Through gathering excess materials from warehouses and reusing unwanted fabrics from friends and family, Olivia created a stable and sustainable business model for her brand that is truly beneficial for the environment and the local community. Being tired of the so-called ‘craftsmanship’ many companies identify as, Olivia explains that in reality “it’s just constant producing and manufacturing”. Many luxury and fast-fashion corporations define themselves as ‘craftsmen’, yet their garments are produced in factories overseas in overwhelming quantities by workers. “I find craft to be people making things” she says, “not seeing them as human machines or just being another piece of machinery.”

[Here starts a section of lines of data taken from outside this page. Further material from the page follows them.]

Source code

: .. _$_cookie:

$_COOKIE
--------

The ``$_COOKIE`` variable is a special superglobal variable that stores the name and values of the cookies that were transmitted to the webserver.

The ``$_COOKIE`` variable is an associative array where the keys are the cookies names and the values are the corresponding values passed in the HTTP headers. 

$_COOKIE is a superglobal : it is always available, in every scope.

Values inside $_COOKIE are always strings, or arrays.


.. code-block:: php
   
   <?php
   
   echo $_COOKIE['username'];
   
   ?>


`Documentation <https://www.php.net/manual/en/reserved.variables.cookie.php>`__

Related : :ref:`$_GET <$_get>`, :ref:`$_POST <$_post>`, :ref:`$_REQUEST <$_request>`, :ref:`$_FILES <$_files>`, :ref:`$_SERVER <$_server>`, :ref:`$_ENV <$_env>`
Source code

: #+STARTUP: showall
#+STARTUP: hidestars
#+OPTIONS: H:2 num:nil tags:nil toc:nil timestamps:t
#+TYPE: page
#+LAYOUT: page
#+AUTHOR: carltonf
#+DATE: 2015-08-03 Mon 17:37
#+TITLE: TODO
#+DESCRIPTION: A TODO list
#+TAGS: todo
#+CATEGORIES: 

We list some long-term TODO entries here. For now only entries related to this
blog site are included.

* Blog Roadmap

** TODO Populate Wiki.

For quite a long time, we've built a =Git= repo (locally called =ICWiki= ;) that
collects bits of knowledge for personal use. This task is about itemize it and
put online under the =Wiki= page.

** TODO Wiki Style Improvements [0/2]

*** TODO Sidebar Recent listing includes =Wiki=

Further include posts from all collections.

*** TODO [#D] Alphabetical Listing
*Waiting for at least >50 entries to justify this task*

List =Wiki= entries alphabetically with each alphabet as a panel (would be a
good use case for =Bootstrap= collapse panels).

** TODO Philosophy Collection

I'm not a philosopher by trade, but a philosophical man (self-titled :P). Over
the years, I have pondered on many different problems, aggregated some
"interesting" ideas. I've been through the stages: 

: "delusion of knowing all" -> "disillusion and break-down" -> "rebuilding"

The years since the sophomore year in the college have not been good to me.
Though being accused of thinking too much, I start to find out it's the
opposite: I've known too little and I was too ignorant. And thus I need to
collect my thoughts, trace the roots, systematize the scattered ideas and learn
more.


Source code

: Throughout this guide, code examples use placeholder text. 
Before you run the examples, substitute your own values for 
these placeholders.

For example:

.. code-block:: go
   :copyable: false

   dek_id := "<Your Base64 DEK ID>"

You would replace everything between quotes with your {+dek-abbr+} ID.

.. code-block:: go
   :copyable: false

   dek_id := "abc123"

The realities of the fashion industry are no secret to anyone - worker exploitation, hazardous chemicals dumped into drinking rivers, slave labour; are just to name the few. “There’s so much going on in our society that’s illegal,” says Olivia, “and the people know about it, the state knows about it, and they don’t do anything.” That’s why, designers like Olivia, have had to create their own sustainable structure of the new and improved fashion future that puts planet and people first to make a change in the system.
The fair treatment of workers and using true craftsmanship in her designs; the price of the garment is inevitably raised to cover all the ethical labour used in production. “I always try to keep my prices down as much as possible,” Olivia explains, “because I don’t want to feed into this capitalising system, where only the very wealthy people can afford craftsmanship”.
As a designer, Olivia doesn’t have experience working for major manufacturers or designers to which she sees a huge benefit. Established designers and fashion houses are sceptical to change, and they don’t realise there may be other options of production that are more sustainable and beneficial. “The design houses and manufacturing are so separate,” she says, “[it] seems to be the common problem where designers are not taking enough responsibility.”

Being a strong advocate for sustainability, Olivia is conscious about her clothing habits. We, as consumers, are so used to buying excess amounts of cheap garments; whether it be due to sales, or simply being bored with our current wardrobes. “The hardest thing I find is not falling into the trap of the system,” she explains, but for Olivia, it primarily comes down to a shift of perspective and appreciation of what you already have.
“I see my clothes almost as people”, she says. “I’ve had some of them for so many years, that I have a wardrobe full of memories.” She emphasises to trying to establish relationships with the clothing you already have, and if you really feel for adding something new to your current wardrobe - ideally, to buy second-hand. “What I find sad at the moment, is that all brands create very similar things,” she says, “and that’s why so many items are thrown away - because it’s not interesting or doesn’t fit right.”
The beauty of buying vintage or upcycled clothing from sites like Depop, is the personalisation and range of style from various fashion eras; those iconic flared jeans from the 70s, that altered bomber jacket from the 90s that’s a bit more current, or that pair of Dr. Marten’s that you’ve wanted for so long, but couldn’t afford. Instead of being thrown away, the items are repurposed and find a new home; allowing for a circular fashion system.
The constant production of new collections, repetitiveness, and endless seasons contribute to the ‘throw-away culture’ we have succumbed to. “Its not made for the diversity of human beings we have on our planet”, Olivia explains. We are not all made of identical physiques, each of us is completely different from one aspect to the other, for instance; the length of our torso, or the waist-tohip ratio, our breast shape - so why are we letting fashion companies treat us like we’re all one person? “I’m hoping that in the future, there’s going to be loads of different sizes, designs, style, and diversity,” says Olivia, “a very colourful future.”